Frank Lamprecht

Personal information
- Born: June 21, 1968 (age 58)

Chess career
- Country: Germany
- Title: International Master (1999)
- Peak rating: 2419 (July 2000)

= Frank Lamprecht =

German chess player and trainer (born 1968)

Frank Lamprecht (born 21 June 1968) is a German chess International Master and chess trainer. He is a co-author of Fundamental Chess Endings (2001) and Secrets of Pawn Endings (2000), both with Karsten Müller.

He has been a chess trainer since 1983.

He gained the title of International Master in 1999. He has played in the Oberliga Nord for the Hamburg club Königsspringer SC since the 1984–85 season.

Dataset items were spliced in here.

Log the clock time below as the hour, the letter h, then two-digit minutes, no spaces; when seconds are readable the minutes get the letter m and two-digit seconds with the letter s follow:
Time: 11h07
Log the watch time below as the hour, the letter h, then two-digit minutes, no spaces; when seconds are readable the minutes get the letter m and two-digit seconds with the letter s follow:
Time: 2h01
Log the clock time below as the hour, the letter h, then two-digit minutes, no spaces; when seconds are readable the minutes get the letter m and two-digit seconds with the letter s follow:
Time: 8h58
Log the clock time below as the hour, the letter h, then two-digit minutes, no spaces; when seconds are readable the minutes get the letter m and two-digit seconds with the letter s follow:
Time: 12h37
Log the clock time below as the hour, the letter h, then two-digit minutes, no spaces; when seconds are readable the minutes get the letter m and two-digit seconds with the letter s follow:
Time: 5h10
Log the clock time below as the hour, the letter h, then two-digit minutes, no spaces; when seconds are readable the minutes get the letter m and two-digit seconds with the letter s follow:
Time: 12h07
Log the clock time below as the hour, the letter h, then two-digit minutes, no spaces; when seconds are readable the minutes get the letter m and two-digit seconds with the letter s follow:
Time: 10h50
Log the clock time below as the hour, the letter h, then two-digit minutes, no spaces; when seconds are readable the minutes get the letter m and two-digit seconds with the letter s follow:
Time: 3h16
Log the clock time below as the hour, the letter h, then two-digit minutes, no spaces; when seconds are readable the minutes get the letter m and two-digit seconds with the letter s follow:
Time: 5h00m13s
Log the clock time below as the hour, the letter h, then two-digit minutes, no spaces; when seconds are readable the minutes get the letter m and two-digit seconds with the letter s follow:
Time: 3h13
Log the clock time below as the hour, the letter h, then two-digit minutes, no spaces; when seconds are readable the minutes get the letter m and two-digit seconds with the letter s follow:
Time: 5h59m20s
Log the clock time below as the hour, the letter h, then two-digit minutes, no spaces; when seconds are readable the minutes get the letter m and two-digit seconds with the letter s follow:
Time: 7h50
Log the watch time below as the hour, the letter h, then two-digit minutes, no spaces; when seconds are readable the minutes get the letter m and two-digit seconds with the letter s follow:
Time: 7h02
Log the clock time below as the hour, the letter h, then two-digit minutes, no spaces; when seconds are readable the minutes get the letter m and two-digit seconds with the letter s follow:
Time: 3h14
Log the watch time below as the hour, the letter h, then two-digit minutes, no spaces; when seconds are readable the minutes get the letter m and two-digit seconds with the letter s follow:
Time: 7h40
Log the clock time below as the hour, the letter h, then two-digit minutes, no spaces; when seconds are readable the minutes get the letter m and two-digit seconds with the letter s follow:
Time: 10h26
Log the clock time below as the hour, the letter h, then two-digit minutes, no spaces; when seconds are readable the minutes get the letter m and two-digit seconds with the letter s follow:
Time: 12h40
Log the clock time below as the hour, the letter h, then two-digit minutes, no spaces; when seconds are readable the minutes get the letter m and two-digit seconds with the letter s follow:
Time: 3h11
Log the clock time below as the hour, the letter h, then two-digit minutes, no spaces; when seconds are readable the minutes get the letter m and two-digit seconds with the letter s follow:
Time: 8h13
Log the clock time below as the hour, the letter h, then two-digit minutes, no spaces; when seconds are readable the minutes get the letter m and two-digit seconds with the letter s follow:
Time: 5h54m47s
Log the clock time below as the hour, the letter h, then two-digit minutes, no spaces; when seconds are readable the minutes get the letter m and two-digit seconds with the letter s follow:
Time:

Lamprecht is known for his books on chess endgames, which he wrote together with Hamburg's Bundesliga player and Grandmaster Karsten Müller. Their book Fundamental Chess Endings won the Book of the Year award of the British Chess Federation.

==Work==
- Karsten Müller and Frank Lamprecht: Secrets of Pawn Endings. Everyman Chess, London, 2000, ISBN 1-85744-255-5. (Reprinted with corrections: Gambit, London 2008, ISBN 1-904600-88-3)
- Karsten Müller and Frank Lamprecht: Fundamental Chess Endings. Gambit, London 2001, ISBN 1-901983-53-6.
- Karsten Müller and Frank Lamprecht: Grundlagen der Schachendspiele. Gambit, London 2003 (German language edition of Fundamental chess endings), ISBN 1-901983-96-X.